Among the entries below, find the lines with the word "effettuare" and copy them.
Segment Start: Excerpted data
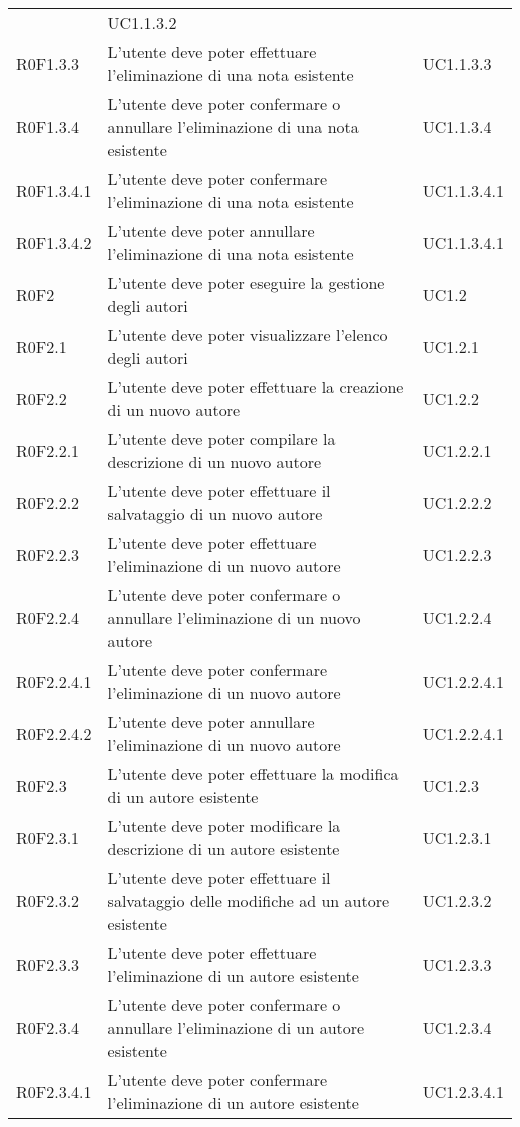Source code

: \begin{longtable}{lp{}l}
& UC1.1.3.2 \\
R0F1.3.3
& L'utente deve poter effettuare l'eliminazione di una nota esistente
& UC1.1.3.3 \\
R0F1.3.4
& L'utente deve poter confermare o annullare l'eliminazione di una nota esistente
& UC1.1.3.4 \\
R0F1.3.4.1
& L'utente deve poter confermare l'eliminazione di una nota esistente
& UC1.1.3.4.1 \\
R0F1.3.4.2
& L'utente deve poter annullare l'eliminazione di una nota esistente
& UC1.1.3.4.1 \\
R0F2
& L'utente deve poter eseguire la gestione degli autori
& UC1.2 \\
R0F2.1
& L'utente deve poter visualizzare l'elenco degli autori
& UC1.2.1 \\
R0F2.2
& L'utente deve poter effettuare la creazione di un nuovo autore
& UC1.2.2 \\
R0F2.2.1
& L'utente deve poter compilare la descrizione di un nuovo autore
& UC1.2.2.1 \\
R0F2.2.2
& L'utente deve poter effettuare il salvataggio di un nuovo autore
& UC1.2.2.2 \\
R0F2.2.3
& L'utente deve poter effettuare l'eliminazione di un nuovo autore
& UC1.2.2.3 \\
R0F2.2.4
& L'utente deve poter confermare o annullare l'eliminazione di un nuovo autore
& UC1.2.2.4 \\
R0F2.2.4.1
& L'utente deve poter confermare l'eliminazione di un nuovo autore
& UC1.2.2.4.1 \\
R0F2.2.4.2
& L'utente deve poter annullare l'eliminazione di un nuovo autore
& UC1.2.2.4.1 \\
R0F2.3
& L'utente deve poter effettuare la modifica di un autore esistente
& UC1.2.3 \\
R0F2.3.1
& L'utente deve poter modificare la descrizione di un autore esistente
& UC1.2.3.1 \\
R0F2.3.2
& L'utente deve poter effettuare il salvataggio delle modifiche ad un autore esistente
& UC1.2.3.2 \\
R0F2.3.3
& L'utente deve poter effettuare l'eliminazione di un autore esistente
& UC1.2.3.3 \\
R0F2.3.4
& L'utente deve poter confermare o annullare l'eliminazione di un autore esistente
& UC1.2.3.4 \\
R0F2.3.4.1
& L'utente deve poter confermare l'eliminazione di un autore esistente
& UC1.2.3.4.1 \\

\end{longtable}
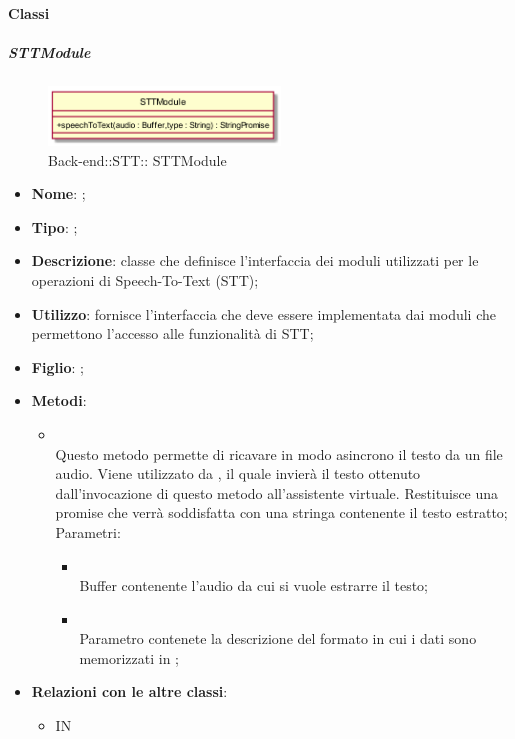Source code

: \paragraph{Classi}
\hypertarget{STTModule_label}{\subparagraph{ STTModule}}
\begin{figure}[h]
	\centering
	\includegraphics[width=0.55\textwidth,height=\textheight,keepaspectratio]{images/ClassSTTModule.png}
	\caption{Back-end::STT:: STTModule}
\end{figure}
\begin{itemize}
	\item \textbf{Nome}: ;
	\item \textbf{Tipo}: ;
	\item \textbf{Descrizione}: classe che definisce l'interfaccia dei moduli utilizzati per le operazioni di Speech-To-Text (STT);
	\item \textbf{Utilizzo}: fornisce l'interfaccia che deve essere implementata dai moduli che permettono l'accesso alle funzionalità di STT;
	\item \textbf{Figlio}: ;
	\item \textbf{Metodi}:
	\begin{itemize}
		\item[]  \\		Questo metodo permette di ricavare in modo asincrono il testo da un file audio. Viene utilizzato da , il quale invierà il testo ottenuto dall'invocazione di questo metodo all'assistente virtuale. Restituisce una promise che verrà soddisfatta con una stringa contenente il testo estratto;\\
		Parametri:
		\begin{itemize}
			\item {} \\
			Buffer contenente l'audio da cui si vuole estrarre il testo;
			\item {} \\
			Parametro contenete la descrizione del formato in cui i dati sono memorizzati in ;
		\end{itemize}
	\end{itemize}
	\item \textbf{Relazioni con le altre classi}:
	\begin{itemize}
		\item IN \hyperlink{VocalAPI_label}{}
	\end{itemize}
\end{itemize}
\FloatBarrier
Segment End: Excerpted data
> Answer box
& L'utente deve poter effettuare l'eliminazione di una nota esistente
& L'utente deve poter effettuare la creazione di un nuovo autore
& L'utente deve poter effettuare il salvataggio di un nuovo autore
& L'utente deve poter effettuare l'eliminazione di un nuovo autore
& L'utente deve poter effettuare la modifica di un autore esistente
& L'utente deve poter effettuare il salvataggio delle modifiche ad un autore esistente
& L'utente deve poter effettuare l'eliminazione di un autore esistente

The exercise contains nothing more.